Source passage

########################################

# silicone releasing from aquarium - repair questions



## doctorb (Jul 28, 2008)

I asked this in a thread but here's the same question in it's own thread:
SO I'm not sure if this will do or if I should start a thread but here's my question along silicone lines:

I have a 75 gallon that's probably 15 years old. What's happening is that there's algae growing under the silicone in the corners. There's never algae in the tank between me using a sponge and the pleco, but it's in the corners, just beginning to separate the sealant from the glass. I'm afraid that it will cause a leak eventually.

Anyone ever experience this? I'm not sure what to do about it. I could cut a line because it hasn't made the corner yet and then add more silicone, but silicone won't stick to itself so I'm not sure if that'll help. I don't really trust myself to rebuild the whole tank, but I'm not sure I want to spend whatever a 75 gallon costs.

Suggestions?

The replies were:


Peppee said:


> That's something to start a new thread about. Are you sure it's not mold?





Deku said:


> i agree and i also agree that its mostlikely mold





onefish2fish said:


> well if you do decide to re-silicone the tank they make a black aquarium safe silicone, i just dont know if i would re-silicone a tank because of chances of leaks or worse, collapse.

########################################

Exercise
Carry on the aquarium silicone repair thread from its final reply onward, in the same forum style.

Given entries
########################################

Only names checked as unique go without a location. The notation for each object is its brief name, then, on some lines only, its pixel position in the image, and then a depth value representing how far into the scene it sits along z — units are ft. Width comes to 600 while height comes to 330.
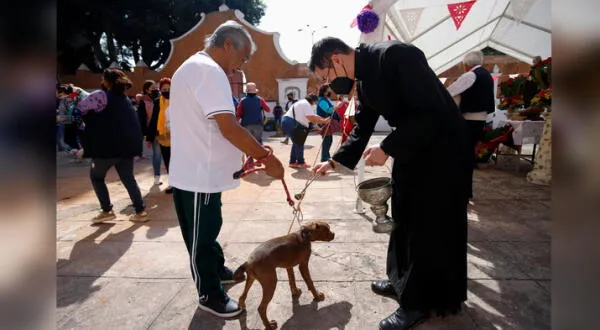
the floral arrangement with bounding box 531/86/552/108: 20.03
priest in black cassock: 6.96
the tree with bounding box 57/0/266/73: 83.25
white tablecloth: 23.02
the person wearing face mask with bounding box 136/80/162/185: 22.26
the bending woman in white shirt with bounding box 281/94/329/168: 25.90
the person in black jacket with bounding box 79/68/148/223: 14.49
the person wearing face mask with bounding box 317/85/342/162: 27.68
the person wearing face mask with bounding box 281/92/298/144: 44.37
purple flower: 13.93
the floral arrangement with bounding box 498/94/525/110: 24.52
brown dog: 7.76
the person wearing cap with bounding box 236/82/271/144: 25.98
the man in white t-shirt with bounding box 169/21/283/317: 7.25
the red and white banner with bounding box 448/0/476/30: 18.54
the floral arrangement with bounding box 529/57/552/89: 19.94
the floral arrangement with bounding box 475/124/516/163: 25.17
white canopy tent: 17.89
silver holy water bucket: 9.06
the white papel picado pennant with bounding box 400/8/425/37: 18.19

########################################

Answer to the problem
The silicone (or whatever the factory sealant is) is lifting from the glass and there's green spots under it. Is mold worse than algae? And does knowing the difference affect what I should do? I know a glass guy and he suggested trimming as little as possible and adding silicone over the entire old bead, so the new stuff touches the glass on both sides of it.

That sounds reasonable, but I'm just not sure.


----------



## wake49 (Jul 2, 2008)

The only problem with that is that silicone does not stick to cured silicone. If mold is growing under your old silicone seal, it could continue to grow in that place unless you completely encapsulate it...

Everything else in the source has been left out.